Edgar Allan Poe’s The Raven. Ted Hughes’s Crow poems. Aesop’s Vain Jackdaw. Othello, Macbeth. Ngugi’s The Wizard of the Crows, which I started reading last night on a plane to Nairobi. Crows are notoriously freaky. As I write this, I’m sitting in a hotel in Zanzibar having come in to escape the bone-stiff smile of a single skinny crow I met in the higgeldy piggeldy streets of Stone Town. His back was curved like a piece of calligraphy punctuation, and he quivered his whiskers at me.
When I was last in Stone Town three years ago, the place was overrun with crows. Where did they all go? No wonder the last skinny crow in Stone Town looked a bit irritable. I remembered the streets as having a similar crow-density to Kochi, Southern India, where I was just before Chistmas. There, shiny storybook crows waddle on the roofs of colonial houses and swarm the papaya trees over your head. They sit atop archaic Chinese fishing net contraptions, laughing at the fishermen, and argue with each other while shitting on tourists.
But in Stone Town they’ve been exterminated, all 5,000 of them according to the hotel manager I just asked. They were becoming a nuisance, killing indigenous bird species and spreading disease.

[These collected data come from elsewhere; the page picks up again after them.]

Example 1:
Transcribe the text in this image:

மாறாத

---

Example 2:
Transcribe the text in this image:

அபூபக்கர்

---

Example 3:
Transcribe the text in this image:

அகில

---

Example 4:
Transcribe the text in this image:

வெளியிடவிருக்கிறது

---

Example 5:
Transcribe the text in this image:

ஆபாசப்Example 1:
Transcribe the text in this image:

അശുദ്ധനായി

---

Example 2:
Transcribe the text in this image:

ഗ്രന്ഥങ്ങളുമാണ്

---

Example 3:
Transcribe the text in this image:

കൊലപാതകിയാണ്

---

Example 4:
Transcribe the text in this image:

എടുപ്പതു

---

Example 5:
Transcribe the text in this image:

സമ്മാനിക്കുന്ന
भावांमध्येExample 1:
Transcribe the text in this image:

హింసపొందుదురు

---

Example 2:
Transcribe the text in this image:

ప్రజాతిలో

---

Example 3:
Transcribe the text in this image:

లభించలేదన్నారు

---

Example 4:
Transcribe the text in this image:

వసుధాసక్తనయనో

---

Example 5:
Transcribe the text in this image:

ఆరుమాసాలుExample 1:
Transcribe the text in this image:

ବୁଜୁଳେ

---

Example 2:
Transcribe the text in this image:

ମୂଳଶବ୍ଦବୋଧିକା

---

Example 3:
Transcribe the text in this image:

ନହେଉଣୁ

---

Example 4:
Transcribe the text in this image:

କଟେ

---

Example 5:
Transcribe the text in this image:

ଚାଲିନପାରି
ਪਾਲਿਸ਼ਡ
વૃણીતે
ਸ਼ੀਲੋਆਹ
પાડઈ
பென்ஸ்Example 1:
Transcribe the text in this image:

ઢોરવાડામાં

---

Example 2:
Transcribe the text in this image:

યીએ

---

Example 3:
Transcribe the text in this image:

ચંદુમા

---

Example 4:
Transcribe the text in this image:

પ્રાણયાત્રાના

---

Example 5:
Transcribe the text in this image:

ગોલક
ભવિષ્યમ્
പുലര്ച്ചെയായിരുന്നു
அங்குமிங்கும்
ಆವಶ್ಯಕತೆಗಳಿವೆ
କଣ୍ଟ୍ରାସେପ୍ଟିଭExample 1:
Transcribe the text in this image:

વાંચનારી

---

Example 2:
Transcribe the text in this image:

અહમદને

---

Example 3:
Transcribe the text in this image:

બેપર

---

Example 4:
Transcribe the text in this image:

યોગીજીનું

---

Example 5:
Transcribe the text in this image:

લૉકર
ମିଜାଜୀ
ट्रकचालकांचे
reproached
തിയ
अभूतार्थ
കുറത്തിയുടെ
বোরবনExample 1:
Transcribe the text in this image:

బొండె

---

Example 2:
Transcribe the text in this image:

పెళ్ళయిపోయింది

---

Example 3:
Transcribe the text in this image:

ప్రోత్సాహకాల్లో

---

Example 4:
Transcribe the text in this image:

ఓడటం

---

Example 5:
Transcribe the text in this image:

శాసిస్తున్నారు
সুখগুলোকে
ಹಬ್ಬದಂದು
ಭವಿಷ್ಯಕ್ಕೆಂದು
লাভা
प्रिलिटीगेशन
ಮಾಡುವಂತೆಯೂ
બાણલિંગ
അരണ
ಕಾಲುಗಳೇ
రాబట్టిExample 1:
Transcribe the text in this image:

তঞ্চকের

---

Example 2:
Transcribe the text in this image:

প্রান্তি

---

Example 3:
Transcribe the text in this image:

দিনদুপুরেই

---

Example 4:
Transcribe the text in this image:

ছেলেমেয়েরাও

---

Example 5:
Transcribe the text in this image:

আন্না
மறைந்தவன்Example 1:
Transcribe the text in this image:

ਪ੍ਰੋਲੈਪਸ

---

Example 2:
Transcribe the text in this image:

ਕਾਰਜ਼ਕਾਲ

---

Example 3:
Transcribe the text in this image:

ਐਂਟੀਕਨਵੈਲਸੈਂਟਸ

In a way I’m relieved to avoid another swarm of them. It makes me shiver when they stare. I feel like they’re ridiculing me. “He laughed himself to the centre of himself,” as Hughes’s poem Crow’s Fall goes, where a white crow attacks the sun and returns char black, with his words all mangled and charred too. “He aimed his beak direct at the sun’s centre.” The audacity of them, the cheek! The horror.

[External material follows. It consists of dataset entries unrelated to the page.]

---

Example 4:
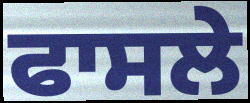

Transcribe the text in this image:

ਫਾਸਲੇ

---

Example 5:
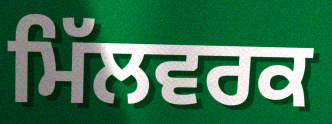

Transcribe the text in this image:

ਮਿੱਲਵਰਕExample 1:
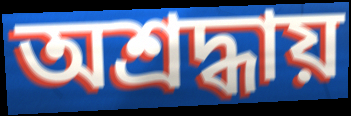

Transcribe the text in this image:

অশ্রদ্ধায়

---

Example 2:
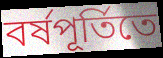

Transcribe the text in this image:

বর্ষপূর্তিতে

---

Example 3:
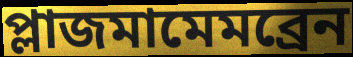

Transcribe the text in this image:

প্লাজমামেমব্রেন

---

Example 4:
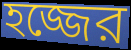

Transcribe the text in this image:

হজ্জের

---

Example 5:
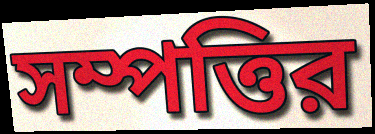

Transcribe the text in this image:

সম্পত্তির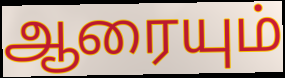
ஆரையும்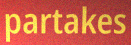
partakesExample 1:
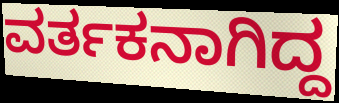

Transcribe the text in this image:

ವರ್ತಕನಾಗಿದ್ದ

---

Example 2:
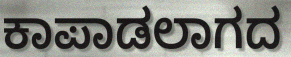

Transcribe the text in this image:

ಕಾಪಾಡಲಾಗದ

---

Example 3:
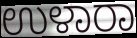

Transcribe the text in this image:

ಉಳಾರಾ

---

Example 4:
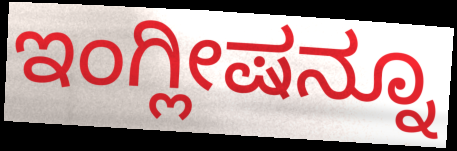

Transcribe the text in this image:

ಇಂಗ್ಲೀಷನ್ನೂ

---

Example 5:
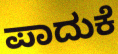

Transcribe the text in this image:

ಪಾದುಕೆ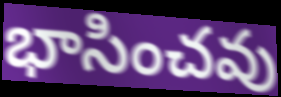
భాసించవుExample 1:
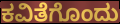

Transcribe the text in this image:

ಕವಿತೆಗೊಂದು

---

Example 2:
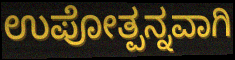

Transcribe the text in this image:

ಉಪೋತ್ಪನ್ನವಾಗಿ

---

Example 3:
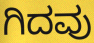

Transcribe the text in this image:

But I also feel shaky, like a terrible thing has happened and the crows will somehow reek vengeance. Possibly, illogically, on me. The truth is, I wasn’t scared of crows until I went on a taxidermy course in London a few months ago, where I became unusually intimate with a jackdaw. (He died naturally, I’d like to add, I’m scared of the crow family but not vengeful.) I spent two days sewing and blow-drying him and now he’s propped up in a cheap black velvet stiletto heel on my bookshelf in London, beady (literally, made of beads) eyes watching me all the time.
You’d think that this experience would have made me less scared of crows, but it hasn’t. There’s too many crow deaths in my life at the moment. Perhaps, somehow, I think that all the other crows in the world know what I’ve done to their cousin. Perhaps I deserve their derision.